======== Trecho do texto ========
A Comissão
Parlamentar Mista de Inquérito (CPI) que investiga as relações de
Carlinhos Cachoeira com agentes públicos e privados deve ouvir quatro
depoentes esta semana. Entre eles, estão os dois procuradores
responsáveis pelas investigações decorrentes das operações Vegas e Monte
Carlo, da Polícia Federal.
Daniel Rezende Salgado e Lea Batista
de Oliveira já haviam sido chamados pela CPI no início dos trabalhos, em
maio. Seus depoimentos, no entanto, foram adiados porque falar à CPI
antes da audiência na Justiça poderia fazer com que eles fossem
impedidos de prosseguir atuando no caso. Ainda não foi decidido se os
depoimentos dos procuradores serão secretos.
Esses são os procuradores que Collor acusou de terem fornecidos informações sigilosas à VEJA! - O Broguero
O senador Vital do Rêgo
(PMDB-PB), presidente da CPI, disse que a decisão será tomada pelos
integrantes da comissão.
========
▶ _Tarefa_
Continue a notícia acima sobre a CPI que investiga Carlinhos Cachoeira, começando logo depois da última frase apresentada.
======== Registros fornecidos ========
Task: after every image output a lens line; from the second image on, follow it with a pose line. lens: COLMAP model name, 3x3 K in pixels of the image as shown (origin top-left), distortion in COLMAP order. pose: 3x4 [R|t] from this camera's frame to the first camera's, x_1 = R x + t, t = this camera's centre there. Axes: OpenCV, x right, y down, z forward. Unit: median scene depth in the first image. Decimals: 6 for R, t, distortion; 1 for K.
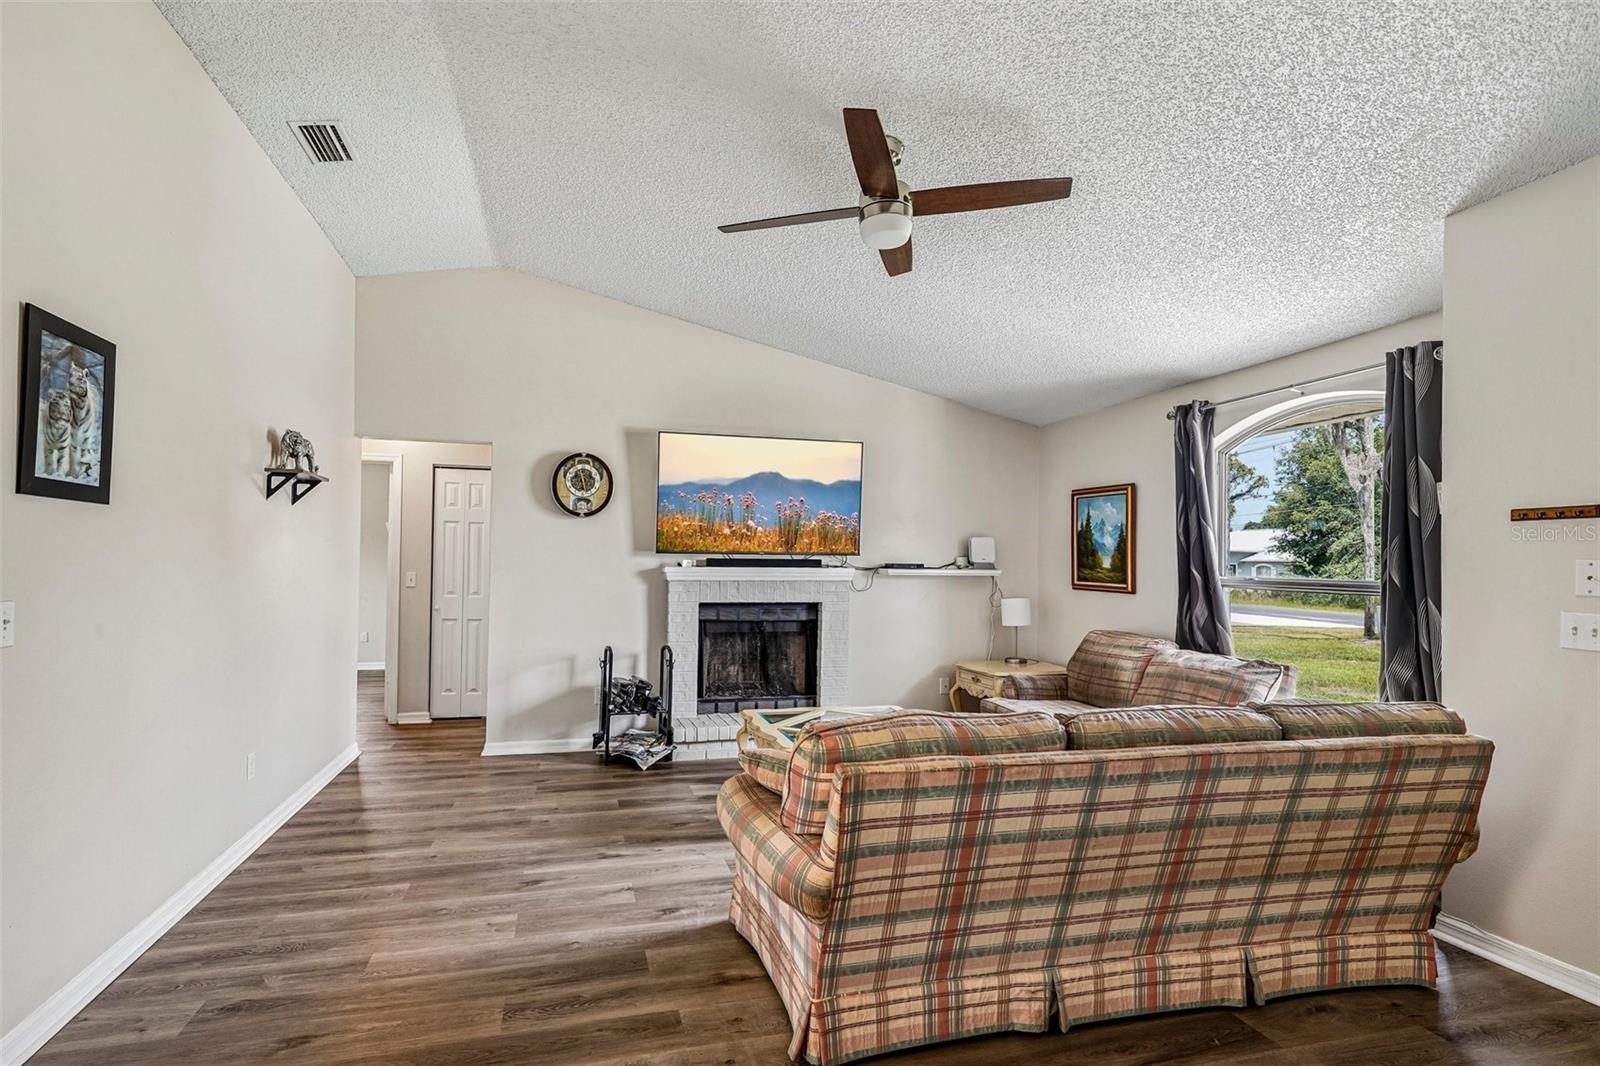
lens RADIAL K [[728.0, 0, 772.6], [0, 728.0, 563.7], [0, 0, 1]] dist [-0.005946, -0.000640]
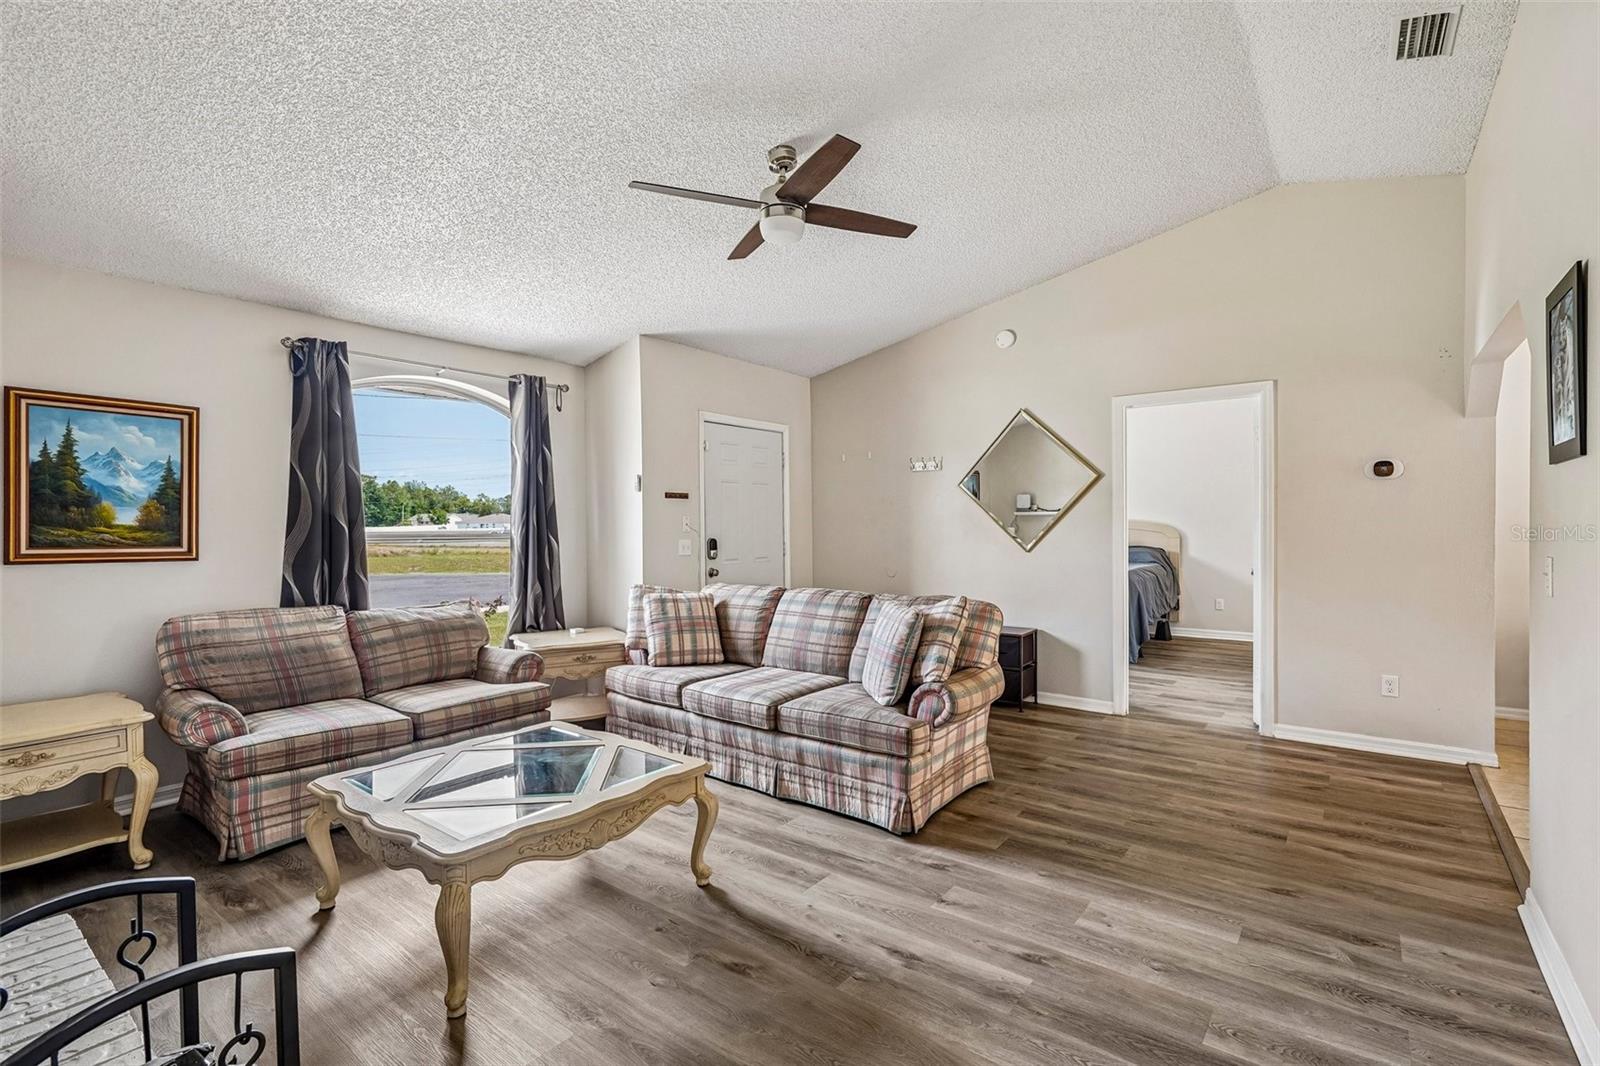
lens RADIAL K [[728.0, 0, 824.5], [0, 728.0, 531.5], [0, 0, 1]] dist [-0.005946, -0.000640]
pose [[-0.634291, -0.015271, 0.772943, -0.449308], [0.000975, 0.999788, 0.020553, -0.001498], [-0.773093, 0.013790, -0.634142, 0.963181]]
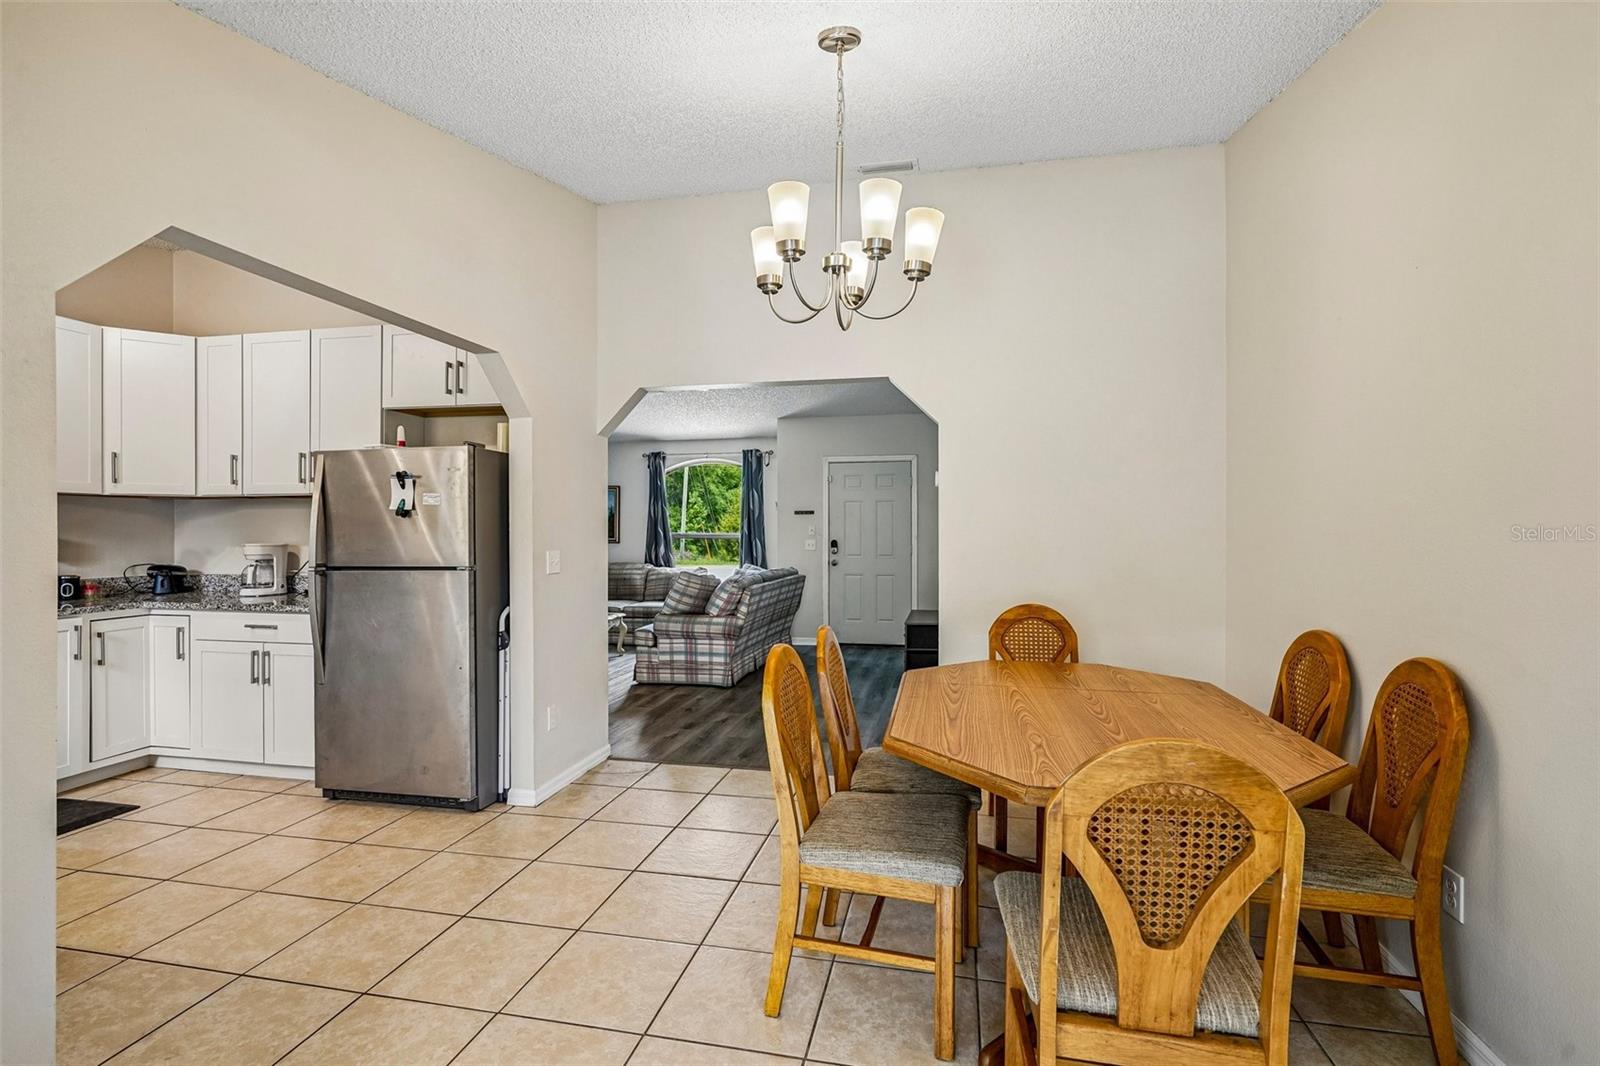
lens RADIAL K [[728.0, 0, 806.7], [0, 728.0, 528.7], [0, 0, 1]] dist [-0.005946, -0.000640]
pose [[0.412373, -0.011975, 0.910936, -1.039545], [0.008254, 0.999922, 0.009408, -0.010599], [-0.910978, 0.003640, 0.412440, -0.241601]]
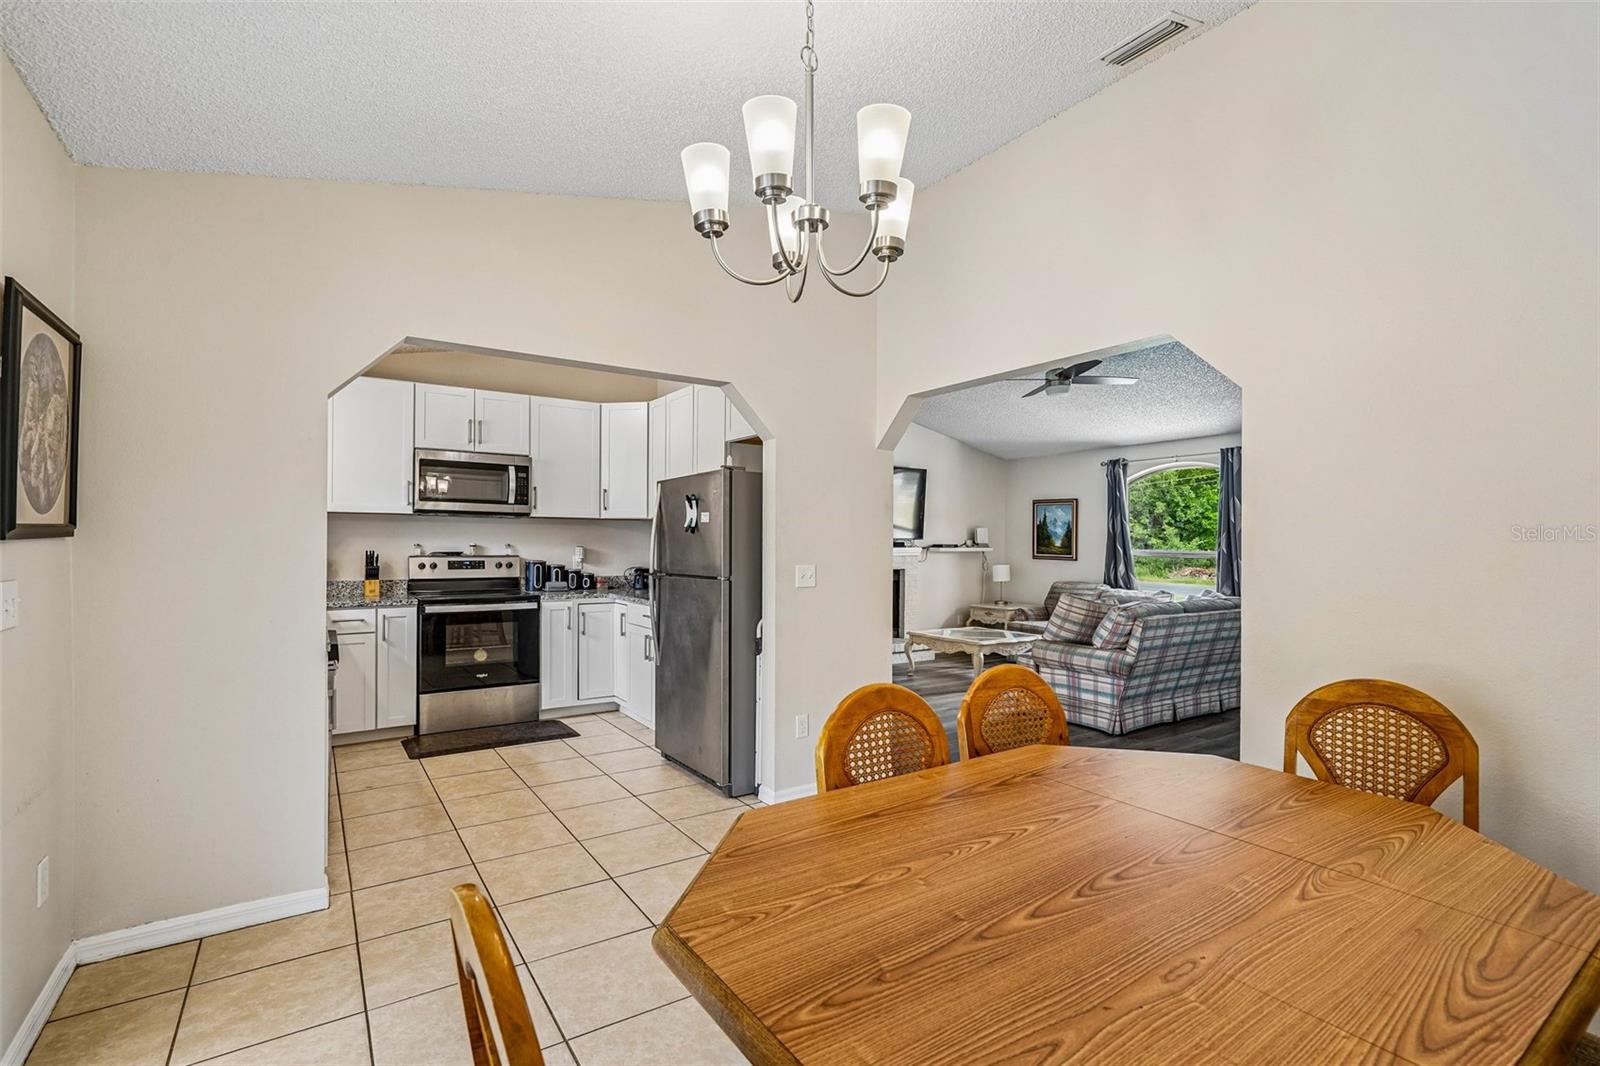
lens RADIAL K [[728.0, 0, 804.1], [0, 728.0, 545.7], [0, 0, 1]] dist [-0.005946, -0.000640]
pose [[0.930257, -0.006273, 0.366855, -0.766964], [0.004447, 0.999973, 0.005824, -0.008316], [-0.366881, -0.003786, 0.930260, -0.404868]]
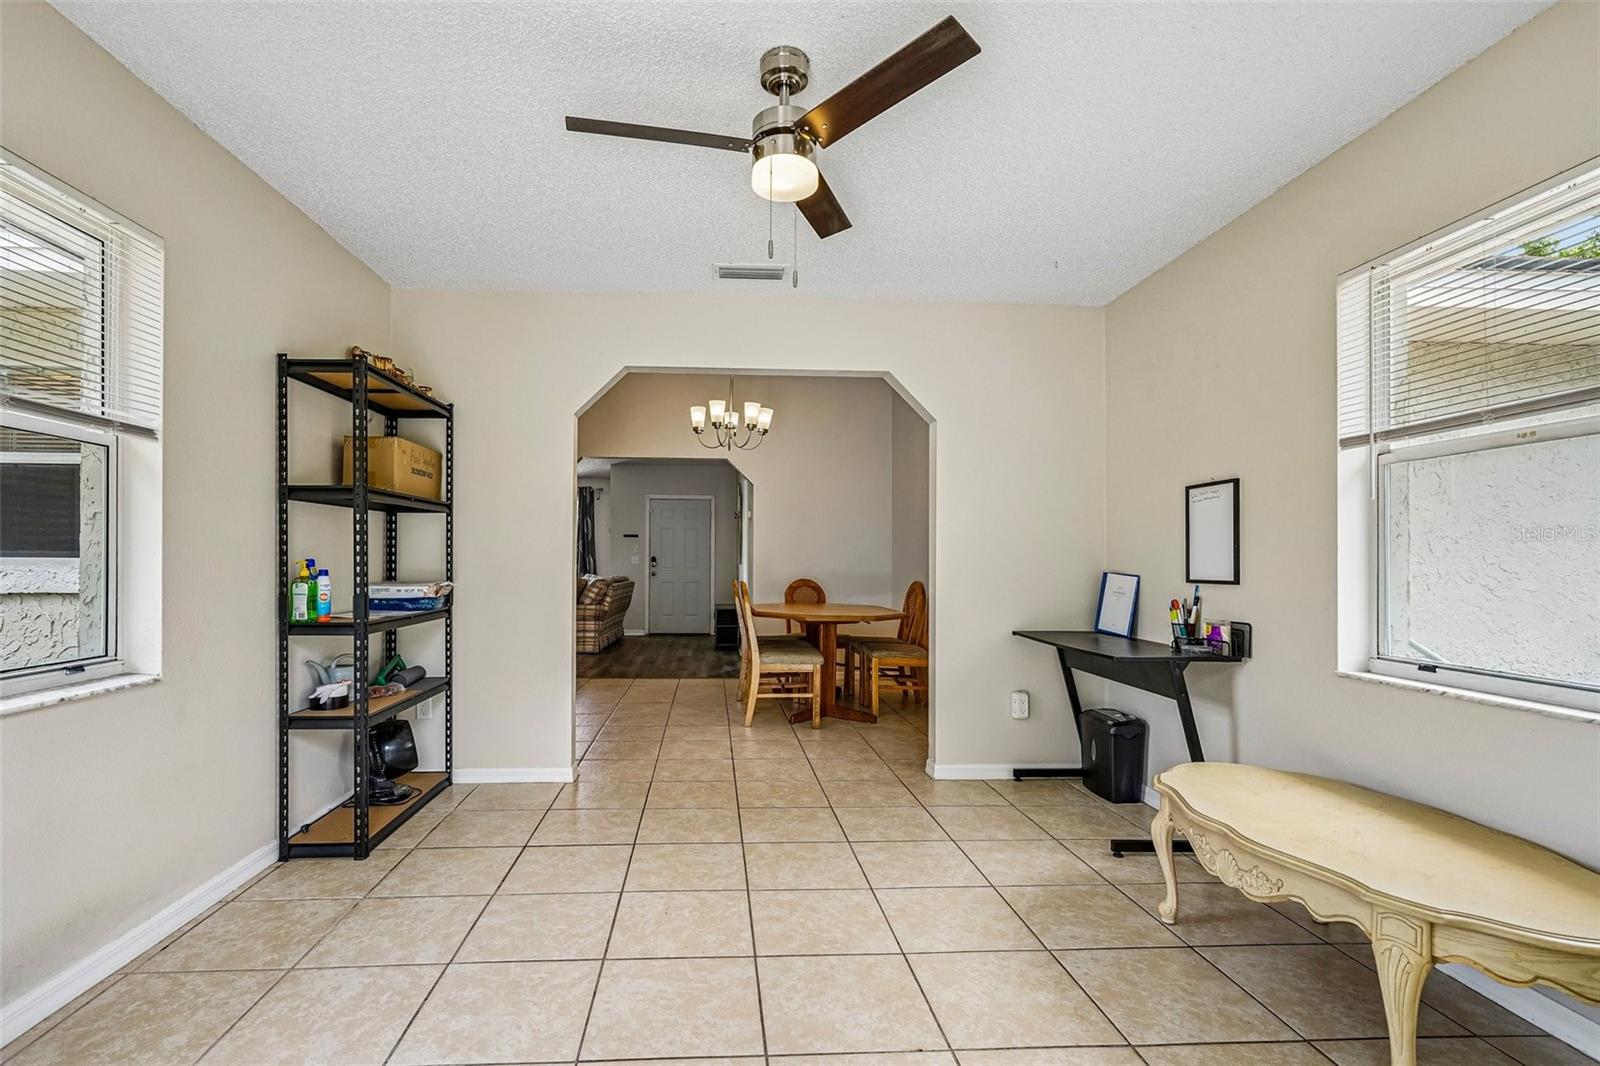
lens RADIAL K [[728.0, 0, 792.4], [0, 728.0, 546.1], [0, 0, 1]] dist [-0.005946, -0.000640]
pose [[0.109515, 0.008668, 0.993947, -1.692936], [-0.000220, 0.999962, -0.008696, 0.019092], [-0.993985, 0.000734, 0.109513, -0.285531]]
========
▶ _Resposta_
- Há parlamentares que entendem que esse
tipo de depoimento, pela delicadeza e menções a determinados fatos que
incidem no processo judicial, e serão determinantes para uma sentença,
podem e devem ser colhidos em regime de sigilo. Se assim for necessário,
haveremos de fazê-lo - garantiu.
Os depoimentos dos procuradores
estão marcados para terça-feira (22), às 10h15. No dia seguinte, também
às 10h15, serão ouvidos o presidente da Agência Goiana de Transportes e
Obras Públicas, Jayme Eduardo Rincón, e o ex-corregedor da Polícia Civil
de Goiás Aredes Correia Pires.
Ex-tesoureiro da campanha do
governador de Goiás, Marconi Perillo, Rincón é sócio de uma empresa que
teria recebido R$ 600 mil do grupo de Cachoeira. Para garantir o direito
ao silêncio na comissão, ele impetrou habeas corpus nesta
semana. O relator do pedido no Supremo Tribunal Federal é o ministro
Joaquim Barbosa. Jayme Rincón já havia sido convocado pela CPI por duas
vezes, mas alegou problemas de saúde para não comparecer.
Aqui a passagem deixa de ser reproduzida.